История Жака Казановы де Сейнгальт. Том 11 (Казанова) - страница 164

Я спросил у нее, является ли Каллимена ее подлинным именем или псевдонимом, и она ответила, что это ее имя по крещению.

– Это имя греческое, – сказал я ей, – и вы наверняка знаете, что оно означает.

– Я этого ничего не знаю.

– Оно означает красоту в неистовстве, или прекрасную луну.

– Я очень рада, понимая, что не имею ничего общего с моим именем.

– У вас есть братья и сестры?

– У меня только одна замужняя сестра, которую вы, быть может, знаете.
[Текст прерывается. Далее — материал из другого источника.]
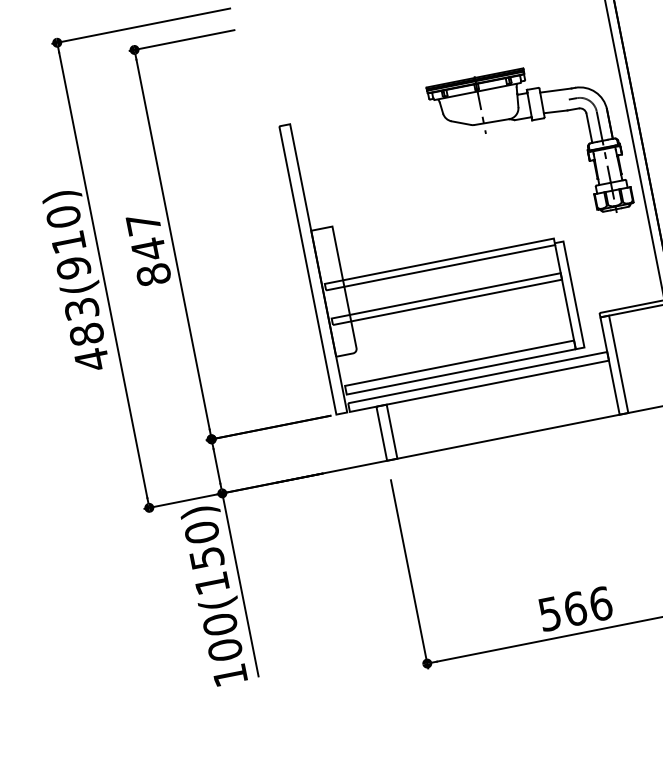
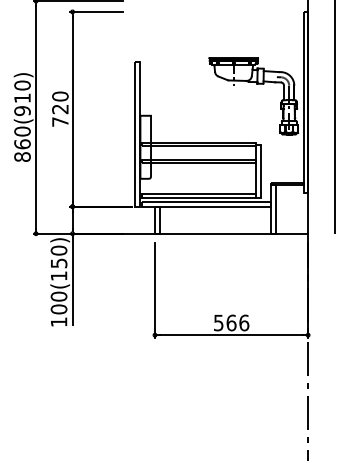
text: (148, 247) -> (60, 108), 847 -> 720
text: (86, 334) -> (22, 144), 483(910) -> 860(910)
– Как ее зовут? Где она живет замужем?

– Ее муж пьемонтец, но она с ним не живет.

– Не м-м ли это Слопиц, которая путешествует с шевалье Астоном?

– Точно.

– Прекрасно, я могу передать вам новости о ней, и отнюдь не неприятные.
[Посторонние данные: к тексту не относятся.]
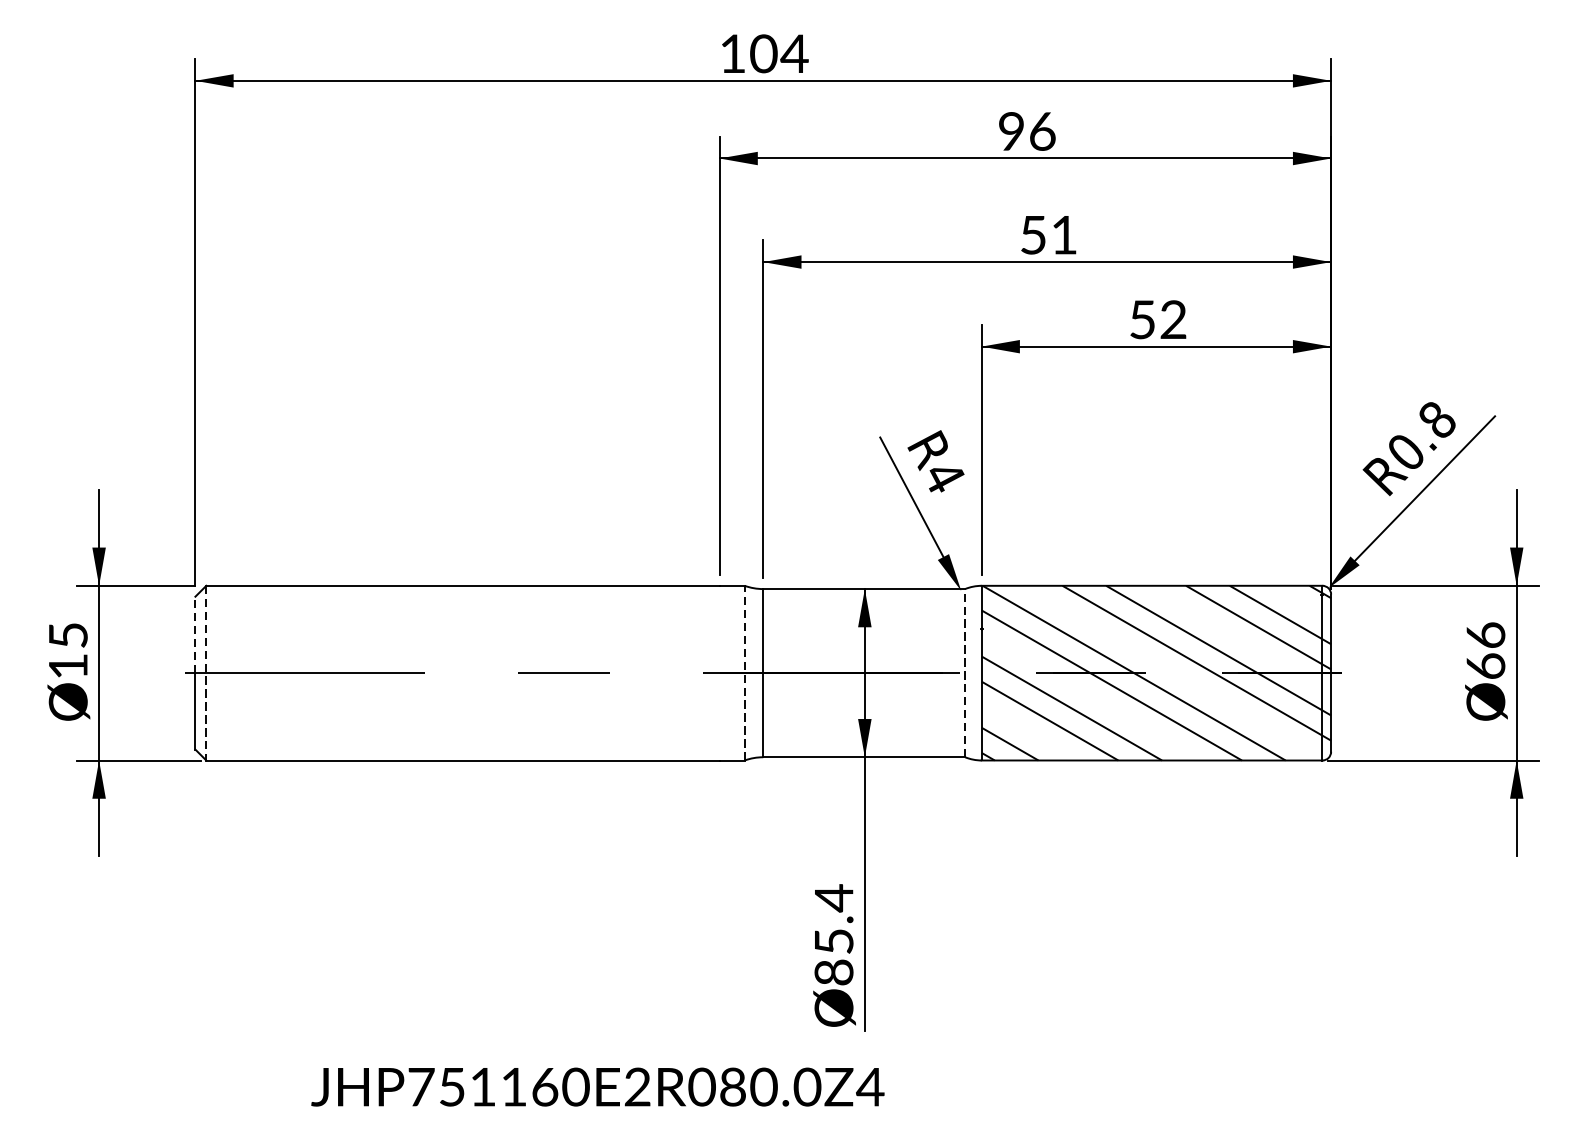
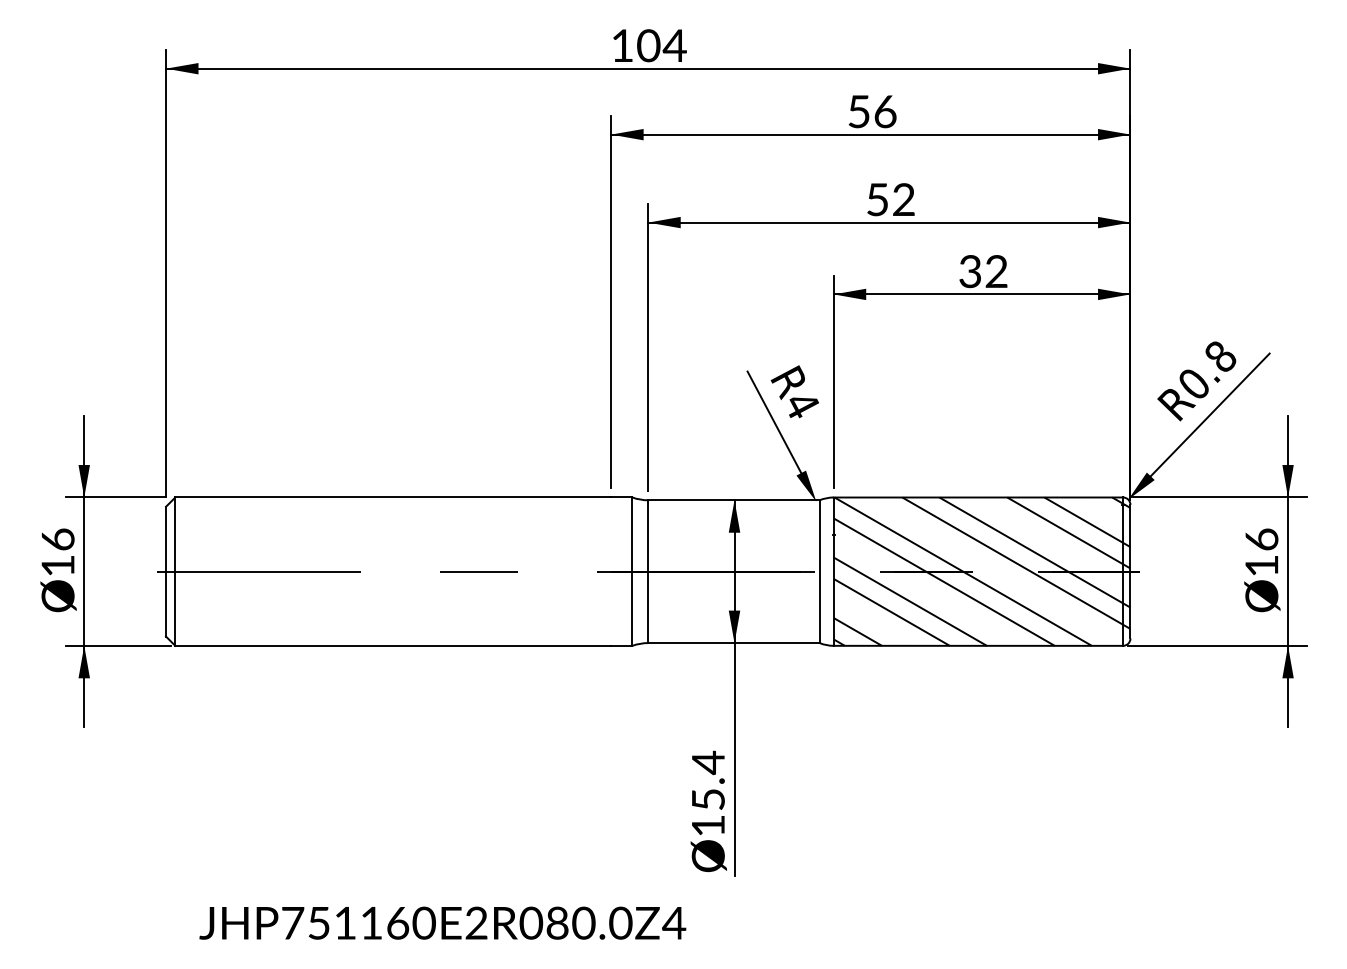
text: (1010, 131) -> (858, 111), 96 -> 56
text: (1063, 234) -> (903, 199), 51 -> 52
text: (1141, 319) -> (969, 271), 52 -> 32
line: (195, 634) -> (166, 538), dashed -> solid
text: (67, 635) -> (57, 539), 15 -> 16
text: (1485, 665) -> (1261, 565), 66 -> 16
line: (744, 672) -> (632, 571), dashed -> solid
line: (964, 672) -> (819, 571), dashed -> solid
line: (206, 674) -> (175, 572), dashed -> solid
text: (833, 972) -> (707, 825), 85.4 -> 15.4
text: (597, 1086) -> (442, 922), moved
После обеда я спросил у Агаты, на каком основании эта очаровательная девочка приходит к ней обедать.

– Мой муж держал ее при крещении, и он к ней добр. Он оплачивает ей учителя, который учит ее пению.

– Сколько ей лет на самом деле?

– Четырнадцать лет.

– Это поразительно. Какая красавица!

– Но ее сестра еще более красива.

– Я знаю ее только по имени.

Но тут объявили о г-не Гудар, и он вошел. Он попросил г-на адвоката выслушать кое-что, что он имеет ему сказать, и они вышли в другую комнату. Четверть часа спустя адвокат вернулся и сказал мне, что, получив две сотни унций, вернул тому его кольцо. Так что дело закончилось. Я чувствовал себя окончательно запутавшимся, но это было неважно. Стали играть в две азартные игры, и Агата усадила меня играть вместе с Калименой, чья красота меня окончательно очаровала. Ее характер был таков же, как и ее красота, без малейшей искусственности. Я рассказал ей все, что знал о ее сестре, и пообещал написать в Турин, чтобы узнать, где она теперь, и рассказать ей об этом. Я сказал, что влюбился в нее, и что если она того желает, я приду к ней с визитом, и был очень доволен ее ответом.

На следующий день для меня не было ничего более неотложного, чем направиться к ней ко времени завтрака. Я застал ее за клавесином вместе с учителем, талант у нее был средний, но любовь заставила меня признать его наивысшим. После ухода учителя музыки я остался наедине с ней. Она постаралась извиниться передо мной за свое бедное дезабилье, за бедность ее меблировки, за невозможность угостить меня обедом. Я сказал ей, что все это способствует тому, что она мне кажется более прекрасной, и что я чувствую себя несчастным оттого, что недостаточно богат, чтобы ее облагодетельствовать. Воздав восхищенную хвалу красоте ее лица, я осыпал ее жаркими поцелуями, покрывшими ее глаза, ее рот и розы ее губ; она не противилась, но остановила меня, когда я попытался дерзкой рукой обнажить моему взору ее грудь, которую видел только наполовину, но, противясь, она дала мне свои губы, чтобы убедить меня не принимать в дурном смысле ее сопротивление. Я получил поцелуй и с усилием успокоился.